Mike Harris recently made me aware of Action Shooting International , a shooting league that holds move-and-shoot matches. It was interesting because the courses of fire are made to be suitable to anyone that can hit a target, and matches are designed to be fun and educational rather than competitive. Yes, stages are scored and technically it is a competitive sport, but scores are more for tracking your own progress. There are no ‘classes’ of shooters, no prizes- the idea is to have fun, socialize, learn where you need to improve and to track your progress.
Some thirty years back I shot USPSA/IPSC matches, but by the end of the 1980’s I had stopped, for a variety of reasons. Most of these come back to money; the cost of ammo, the cost of a competitive gun etc. But there was a part of me that didn’t relish the hyper-competitive atmosphere and the ever-increasing gamesmanship employed to be competitive. ASI, with it’s more laid-back attitude, was appealing to me. I decided to give it a try.
According to their website you need a handgun of 9mm caliber or larger (.380 ACP counts,) and I certainly had a variety of options available. I decided to go with one of my carry-guns, a Detonics Mk.1 Combat Master .45. I had a holster but needed a mag-pouch. I whipped one up Friday, so there wasn’t really any time to practice with it before the match- which certainly showed in my performance! I didn’t make things easier on myself by making a ‘match’ style high-profile pouch- this one is meant for concealment and works quite well for that.
The Match was due to start at 10AM and I showed up at Renton Fish and Game at about 9:15. My pal Pat Hillyer was due to meet me there early to settle any issues or questions since this was my first match. You can show up with a loaded gun, but you cannot carry one around the match for safety reasons. No problem- just find a range officer and tell them you need to unload and they’ll walk you over to a shooting bay to do so.
Next was filling out the waiver and paying the range fee. Helpful to know that they only take cash for the $20 range fee- or you can walk over to the rifle range when they open at 10 AM to use a card. After that there was a new-shooter’s briefing, which was basic gun-handling safety and range commands. Then you sign up for a squad; they started with a squad at each of the six stages, and you simply rotate through the stages from there. Pat put me on a squad with him and some other people he knew, so I was set. At 10AM there was a Shooter’s Briefing and then we dispersed to our stages.
Given the dual goals of ASI- to be self-defense applicable and to be accessible to anyone that wants to participate- targets were pretty close and the courses of fire were set up to include not more than one reload. Some stages had a mandatory reload, some didn’t. In six stages I went through 53 rounds of ammunition, and one of those was optional. It took about 2-1/2 hours to cycle through the six stages.
The atmosphere was very laid-back and everyone was super-friendly and helpful. There was none of the tension of a ‘serious’ league match. There were people shooting that, from their gear and they way they performed, were obviously IDPA competitors. At the opposite end of the scale there was a fellow who had bought his first pistol three weeks before, and this was the third time he’d shot it. About 70-80 people showed up for the match, which elicited some surprised comments from the range officers.
So, how did I do? I honestly have no idea; I haven’t bothered to look up the results. I did discover some areas I need work on- picking up the front sight quickly and magazine changes were the stand-outs.
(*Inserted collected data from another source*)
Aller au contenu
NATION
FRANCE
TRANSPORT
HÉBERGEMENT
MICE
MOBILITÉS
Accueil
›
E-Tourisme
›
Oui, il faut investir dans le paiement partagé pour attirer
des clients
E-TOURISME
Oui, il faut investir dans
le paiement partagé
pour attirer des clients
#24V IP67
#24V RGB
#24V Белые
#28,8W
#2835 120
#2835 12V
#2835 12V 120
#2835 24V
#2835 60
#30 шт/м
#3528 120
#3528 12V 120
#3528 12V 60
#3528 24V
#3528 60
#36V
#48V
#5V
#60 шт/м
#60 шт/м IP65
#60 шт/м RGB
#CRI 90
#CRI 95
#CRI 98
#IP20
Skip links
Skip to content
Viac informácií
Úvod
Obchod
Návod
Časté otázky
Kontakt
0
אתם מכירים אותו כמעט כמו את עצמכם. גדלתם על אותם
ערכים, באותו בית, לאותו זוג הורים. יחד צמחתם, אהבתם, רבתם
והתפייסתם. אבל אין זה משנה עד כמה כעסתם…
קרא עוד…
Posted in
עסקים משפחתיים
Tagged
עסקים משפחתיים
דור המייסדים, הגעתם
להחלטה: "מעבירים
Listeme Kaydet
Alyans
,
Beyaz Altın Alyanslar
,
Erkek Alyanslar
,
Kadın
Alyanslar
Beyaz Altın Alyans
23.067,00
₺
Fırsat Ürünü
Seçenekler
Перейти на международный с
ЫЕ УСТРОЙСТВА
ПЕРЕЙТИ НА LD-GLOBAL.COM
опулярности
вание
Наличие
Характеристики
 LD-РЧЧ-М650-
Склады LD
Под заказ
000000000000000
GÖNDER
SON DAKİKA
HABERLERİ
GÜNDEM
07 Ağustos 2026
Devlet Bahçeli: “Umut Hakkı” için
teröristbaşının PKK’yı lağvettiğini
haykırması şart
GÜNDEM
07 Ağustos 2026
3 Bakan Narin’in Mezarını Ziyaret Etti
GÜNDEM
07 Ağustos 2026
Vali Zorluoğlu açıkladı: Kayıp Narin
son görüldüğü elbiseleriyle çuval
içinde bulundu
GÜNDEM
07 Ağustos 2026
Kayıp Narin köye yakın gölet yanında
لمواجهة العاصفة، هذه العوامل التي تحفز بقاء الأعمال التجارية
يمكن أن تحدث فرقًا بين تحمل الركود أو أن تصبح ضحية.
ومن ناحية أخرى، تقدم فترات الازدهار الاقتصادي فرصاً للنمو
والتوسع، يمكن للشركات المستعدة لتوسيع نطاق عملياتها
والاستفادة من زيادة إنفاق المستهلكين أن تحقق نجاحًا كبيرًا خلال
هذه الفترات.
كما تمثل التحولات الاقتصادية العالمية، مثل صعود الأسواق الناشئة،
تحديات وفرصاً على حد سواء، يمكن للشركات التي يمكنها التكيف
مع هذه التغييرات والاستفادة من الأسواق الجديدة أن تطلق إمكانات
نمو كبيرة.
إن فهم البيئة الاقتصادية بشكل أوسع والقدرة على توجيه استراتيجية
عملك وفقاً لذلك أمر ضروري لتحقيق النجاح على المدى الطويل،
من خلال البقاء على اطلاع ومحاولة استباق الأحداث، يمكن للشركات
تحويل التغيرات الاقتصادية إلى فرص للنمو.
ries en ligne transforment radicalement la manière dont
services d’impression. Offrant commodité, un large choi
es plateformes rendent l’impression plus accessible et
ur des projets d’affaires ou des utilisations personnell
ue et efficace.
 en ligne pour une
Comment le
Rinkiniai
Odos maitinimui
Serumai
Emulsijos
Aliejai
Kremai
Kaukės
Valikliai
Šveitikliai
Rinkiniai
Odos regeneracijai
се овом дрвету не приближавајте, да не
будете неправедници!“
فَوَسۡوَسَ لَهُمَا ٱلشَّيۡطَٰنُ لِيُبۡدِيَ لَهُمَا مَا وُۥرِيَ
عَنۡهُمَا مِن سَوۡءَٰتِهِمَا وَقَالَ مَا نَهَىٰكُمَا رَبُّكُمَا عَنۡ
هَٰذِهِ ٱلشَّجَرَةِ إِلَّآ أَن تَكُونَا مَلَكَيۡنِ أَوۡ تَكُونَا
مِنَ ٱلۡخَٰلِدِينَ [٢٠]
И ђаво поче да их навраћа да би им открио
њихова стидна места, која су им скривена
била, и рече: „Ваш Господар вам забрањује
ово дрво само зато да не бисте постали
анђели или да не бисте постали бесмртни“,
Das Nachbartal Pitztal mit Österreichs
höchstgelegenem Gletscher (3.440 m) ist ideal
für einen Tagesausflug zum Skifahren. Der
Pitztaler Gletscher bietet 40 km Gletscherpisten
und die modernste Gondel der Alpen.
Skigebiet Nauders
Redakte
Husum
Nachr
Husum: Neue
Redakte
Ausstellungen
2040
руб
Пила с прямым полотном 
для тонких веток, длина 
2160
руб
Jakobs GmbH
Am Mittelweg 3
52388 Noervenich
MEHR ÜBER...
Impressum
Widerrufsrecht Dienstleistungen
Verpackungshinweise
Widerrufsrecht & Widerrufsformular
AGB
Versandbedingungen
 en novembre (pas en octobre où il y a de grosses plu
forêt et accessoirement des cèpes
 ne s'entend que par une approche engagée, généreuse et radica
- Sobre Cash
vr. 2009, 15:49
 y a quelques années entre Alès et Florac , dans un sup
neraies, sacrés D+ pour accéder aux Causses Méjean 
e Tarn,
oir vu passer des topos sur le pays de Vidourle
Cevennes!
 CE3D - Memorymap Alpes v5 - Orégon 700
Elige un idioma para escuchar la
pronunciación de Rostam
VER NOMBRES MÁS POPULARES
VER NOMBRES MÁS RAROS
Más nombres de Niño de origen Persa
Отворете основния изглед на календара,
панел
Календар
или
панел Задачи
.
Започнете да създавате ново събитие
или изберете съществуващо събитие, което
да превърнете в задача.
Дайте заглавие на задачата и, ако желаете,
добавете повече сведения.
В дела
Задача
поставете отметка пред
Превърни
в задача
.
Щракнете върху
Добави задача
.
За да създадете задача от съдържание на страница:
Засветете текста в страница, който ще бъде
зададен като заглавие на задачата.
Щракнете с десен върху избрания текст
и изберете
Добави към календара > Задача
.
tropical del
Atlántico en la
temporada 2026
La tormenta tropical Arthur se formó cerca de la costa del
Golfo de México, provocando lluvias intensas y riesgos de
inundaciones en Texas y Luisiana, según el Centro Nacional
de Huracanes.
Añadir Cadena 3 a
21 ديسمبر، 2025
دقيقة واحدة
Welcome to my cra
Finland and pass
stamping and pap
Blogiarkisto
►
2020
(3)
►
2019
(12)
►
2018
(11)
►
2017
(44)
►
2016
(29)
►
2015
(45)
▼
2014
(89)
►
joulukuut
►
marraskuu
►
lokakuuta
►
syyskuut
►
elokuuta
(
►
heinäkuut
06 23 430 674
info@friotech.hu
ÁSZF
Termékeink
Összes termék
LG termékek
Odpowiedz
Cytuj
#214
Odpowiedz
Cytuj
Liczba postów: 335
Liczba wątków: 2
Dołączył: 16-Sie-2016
It also reinforced my dislike of three-dot sight systems; I found the ones on my gun rather imprecise and slow to pick up. Also the gun is less ‘grippy’ than I would have preferred. I learned eventually to relax, have fun and go for it; I was overly cautious on many of the stages, and on the last one I said, ‘What the hell- I’m going to smoke this one!” And I did- except for loading the wrong magazine, which meant the gun went dry unexpectedly. This resulted in some befuddlement and a very slow magazine change (about 8 seconds. Ouch!)
The upshot of it all is that I had a great time with a great bunch of people, learned some things I needed to know and had fun. The best part is that the bar for entry into this form of competition is so low- basically hearing and eye protection, a gun with a reload and a couple of boxes of ammunition, These folks will be happy to guide you through things and help any way they can. I would heartily recommend this to anyone that shoots and wants to expand their skills but is intimidated by the seriousness and intense competition of some other venues like IDPA. If you can hit a target you can have fun at one of these matches, and you’ll have the opportunity to shoot in ways that normal range-time doesn’t allow.
My experience did inspire me to make two changes to my gun- first off, no more three-dot sights. I filled and painted over the white dot on the front sight.
The other modification- I used contact cement to affix a strip of 120-grit emery cloth to the front-strap of the grip. Simple, but it makes a huge difference.
I will definitely be attending ASI matches regularly. For the moment I will be relying on the Detonics, but there’s a revolver match coming up later this year, and at some point (after I am set up to reload the ammo) I very much want to shoot a match with my Mauser C96 ‘Broomhandle.’ Just for the hell of it, and why not? It’s all in good fun anyway.
If you are interested in trying this yourself follow the link above to find a match in your area. You won’t regret it!